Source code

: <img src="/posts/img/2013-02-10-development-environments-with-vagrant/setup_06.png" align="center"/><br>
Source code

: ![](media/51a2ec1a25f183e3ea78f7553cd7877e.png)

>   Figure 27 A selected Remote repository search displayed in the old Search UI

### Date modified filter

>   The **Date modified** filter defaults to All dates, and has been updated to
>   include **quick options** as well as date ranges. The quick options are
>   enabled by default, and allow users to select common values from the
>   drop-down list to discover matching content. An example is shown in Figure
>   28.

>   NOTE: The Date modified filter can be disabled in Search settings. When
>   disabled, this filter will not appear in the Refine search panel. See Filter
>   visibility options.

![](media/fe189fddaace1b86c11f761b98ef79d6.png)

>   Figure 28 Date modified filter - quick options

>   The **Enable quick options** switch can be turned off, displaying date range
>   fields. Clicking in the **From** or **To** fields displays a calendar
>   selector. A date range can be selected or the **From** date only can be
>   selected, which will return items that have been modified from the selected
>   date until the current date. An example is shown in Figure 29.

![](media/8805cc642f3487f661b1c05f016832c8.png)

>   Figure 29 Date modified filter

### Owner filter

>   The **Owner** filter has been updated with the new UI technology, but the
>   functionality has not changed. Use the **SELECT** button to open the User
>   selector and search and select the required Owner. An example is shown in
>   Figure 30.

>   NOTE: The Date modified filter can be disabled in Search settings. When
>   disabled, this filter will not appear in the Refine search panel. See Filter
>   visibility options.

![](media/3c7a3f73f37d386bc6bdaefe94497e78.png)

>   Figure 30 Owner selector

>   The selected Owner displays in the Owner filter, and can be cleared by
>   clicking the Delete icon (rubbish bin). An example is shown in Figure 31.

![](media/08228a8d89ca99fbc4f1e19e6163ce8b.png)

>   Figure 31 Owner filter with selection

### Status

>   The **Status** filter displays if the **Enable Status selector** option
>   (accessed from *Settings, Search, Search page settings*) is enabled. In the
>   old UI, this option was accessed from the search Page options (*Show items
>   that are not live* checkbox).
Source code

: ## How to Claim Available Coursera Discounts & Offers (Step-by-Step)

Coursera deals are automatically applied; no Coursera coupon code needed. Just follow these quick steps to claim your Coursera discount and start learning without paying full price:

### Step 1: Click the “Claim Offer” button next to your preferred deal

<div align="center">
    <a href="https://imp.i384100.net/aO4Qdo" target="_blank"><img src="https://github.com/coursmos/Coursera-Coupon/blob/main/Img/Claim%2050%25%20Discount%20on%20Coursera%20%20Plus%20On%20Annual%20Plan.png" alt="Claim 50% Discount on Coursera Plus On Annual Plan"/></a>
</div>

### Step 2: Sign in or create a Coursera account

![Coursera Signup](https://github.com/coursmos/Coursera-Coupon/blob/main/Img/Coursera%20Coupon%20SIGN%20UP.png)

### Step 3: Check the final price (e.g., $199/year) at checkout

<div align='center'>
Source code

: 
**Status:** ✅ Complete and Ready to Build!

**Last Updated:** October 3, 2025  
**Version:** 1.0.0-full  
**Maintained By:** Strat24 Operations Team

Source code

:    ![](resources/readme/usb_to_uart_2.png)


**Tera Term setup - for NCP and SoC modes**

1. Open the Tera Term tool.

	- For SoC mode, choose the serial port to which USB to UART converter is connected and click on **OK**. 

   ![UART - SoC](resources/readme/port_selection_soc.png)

----------------------------------------

● **YOUR ASSIGNMENT**:
Write out the whole listing again. Match it word for word.

● **RESULT OF THE TASK**:
Source code

: <img src="/posts/img/2013-02-10-development-environments-with-vagrant/setup_06.png" align="center"/><br>
Source code

: ![](media/51a2ec1a25f183e3ea78f7553cd7877e.png)

>   Figure 27 A selected Remote repository search displayed in the old Search UI

### Date modified filter

>   The **Date modified** filter defaults to All dates, and has been updated to
>   include **quick options** as well as date ranges. The quick options are
>   enabled by default, and allow users to select common values from the
>   drop-down list to discover matching content. An example is shown in Figure
>   28.

>   NOTE: The Date modified filter can be disabled in Search settings. When
>   disabled, this filter will not appear in the Refine search panel. See Filter
>   visibility options.

![](media/fe189fddaace1b86c11f761b98ef79d6.png)

>   Figure 28 Date modified filter - quick options

>   The **Enable quick options** switch can be turned off, displaying date range
>   fields. Clicking in the **From** or **To** fields displays a calendar
>   selector. A date range can be selected or the **From** date only can be
>   selected, which will return items that have been modified from the selected
>   date until the current date. An example is shown in Figure 29.

![](media/8805cc642f3487f661b1c05f016832c8.png)

>   Figure 29 Date modified filter

### Owner filter

>   The **Owner** filter has been updated with the new UI technology, but the
>   functionality has not changed. Use the **SELECT** button to open the User
>   selector and search and select the required Owner. An example is shown in
>   Figure 30.

>   NOTE: The Date modified filter can be disabled in Search settings. When
>   disabled, this filter will not appear in the Refine search panel. See Filter
>   visibility options.

![](media/3c7a3f73f37d386bc6bdaefe94497e78.png)

>   Figure 30 Owner selector

>   The selected Owner displays in the Owner filter, and can be cleared by
>   clicking the Delete icon (rubbish bin). An example is shown in Figure 31.

![](media/08228a8d89ca99fbc4f1e19e6163ce8b.png)

>   Figure 31 Owner filter with selection

### Status

>   The **Status** filter displays if the **Enable Status selector** option
>   (accessed from *Settings, Search, Search page settings*) is enabled. In the
>   old UI, this option was accessed from the search Page options (*Show items
>   that are not live* checkbox).
Source code

: ## How to Claim Available Coursera Discounts & Offers (Step-by-Step)

Coursera deals are automatically applied; no Coursera coupon code needed. Just follow these quick steps to claim your Coursera discount and start learning without paying full price:

### Step 1: Click the “Claim Offer” button next to your preferred deal

<div align="center">
    <a href="https://imp.i384100.net/aO4Qdo" target="_blank"><img src="https://github.com/coursmos/Coursera-Coupon/blob/main/Img/Claim%2050%25%20Discount%20on%20Coursera%20%20Plus%20On%20Annual%20Plan.png" alt="Claim 50% Discount on Coursera Plus On Annual Plan"/></a>
</div>

### Step 2: Sign in or create a Coursera account

![Coursera Signup](https://github.com/coursmos/Coursera-Coupon/blob/main/Img/Coursera%20Coupon%20SIGN%20UP.png)

### Step 3: Check the final price (e.g., $199/year) at checkout

<div align='center'>
Source code

: 
**Status:** ✅ Complete and Ready to Build!

**Last Updated:** October 3, 2025  
**Version:** 1.0.0-full  
**Maintained By:** Strat24 Operations Team

Source code

:    ![](resources/readme/usb_to_uart_2.png)


**Tera Term setup - for NCP and SoC modes**

1. Open the Tera Term tool.

	- For SoC mode, choose the serial port to which USB to UART converter is connected and click on **OK**. 

   ![UART - SoC](resources/readme/port_selection_soc.png)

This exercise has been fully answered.